● **Records supplied**:
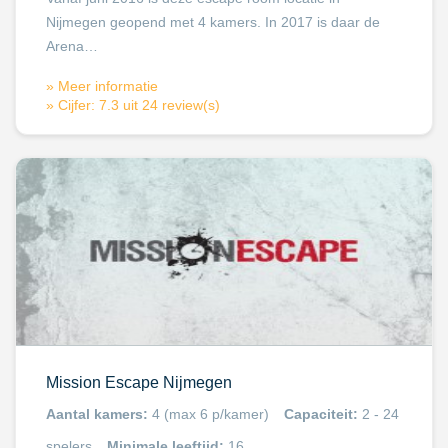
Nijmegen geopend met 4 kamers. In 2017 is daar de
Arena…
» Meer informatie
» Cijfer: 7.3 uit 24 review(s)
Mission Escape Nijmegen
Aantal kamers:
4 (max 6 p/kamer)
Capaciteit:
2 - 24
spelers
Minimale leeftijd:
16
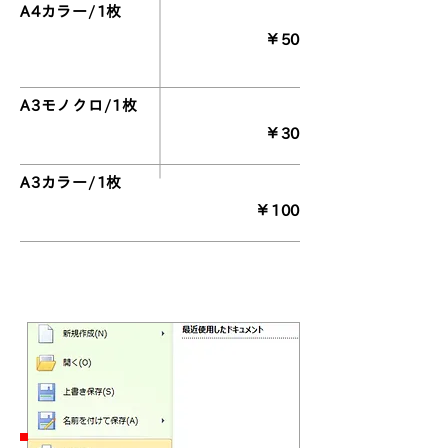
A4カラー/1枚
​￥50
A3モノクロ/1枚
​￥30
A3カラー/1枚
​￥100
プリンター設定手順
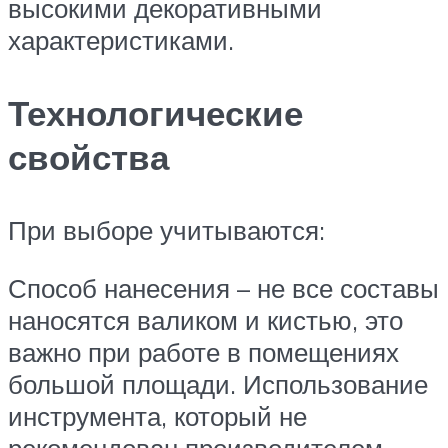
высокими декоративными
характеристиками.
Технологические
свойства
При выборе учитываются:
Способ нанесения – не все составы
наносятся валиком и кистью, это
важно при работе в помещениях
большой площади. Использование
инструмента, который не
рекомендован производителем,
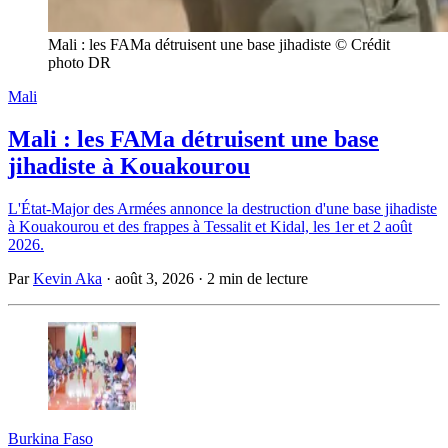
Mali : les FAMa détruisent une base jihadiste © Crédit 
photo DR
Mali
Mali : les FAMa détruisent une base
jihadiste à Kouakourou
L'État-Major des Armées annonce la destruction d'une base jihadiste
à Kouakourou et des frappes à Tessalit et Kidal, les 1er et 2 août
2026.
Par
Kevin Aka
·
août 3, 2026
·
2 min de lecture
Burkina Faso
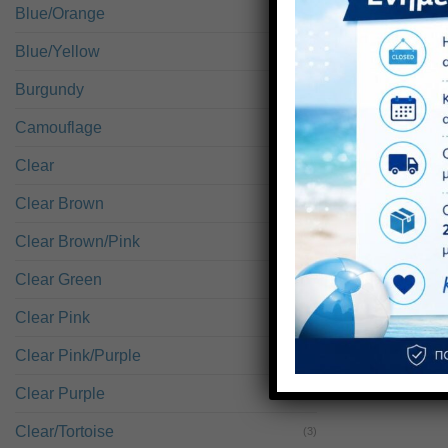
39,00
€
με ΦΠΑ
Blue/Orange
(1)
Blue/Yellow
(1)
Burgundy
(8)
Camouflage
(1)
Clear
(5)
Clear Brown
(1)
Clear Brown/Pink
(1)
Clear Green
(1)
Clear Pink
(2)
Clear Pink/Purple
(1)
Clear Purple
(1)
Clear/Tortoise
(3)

● **Work required**: Would you please filter the lines above and copy every one that includes "Pink"?

● **Task solution**:
Clear Brown/Pink
Clear Pink
Clear Pink/Purple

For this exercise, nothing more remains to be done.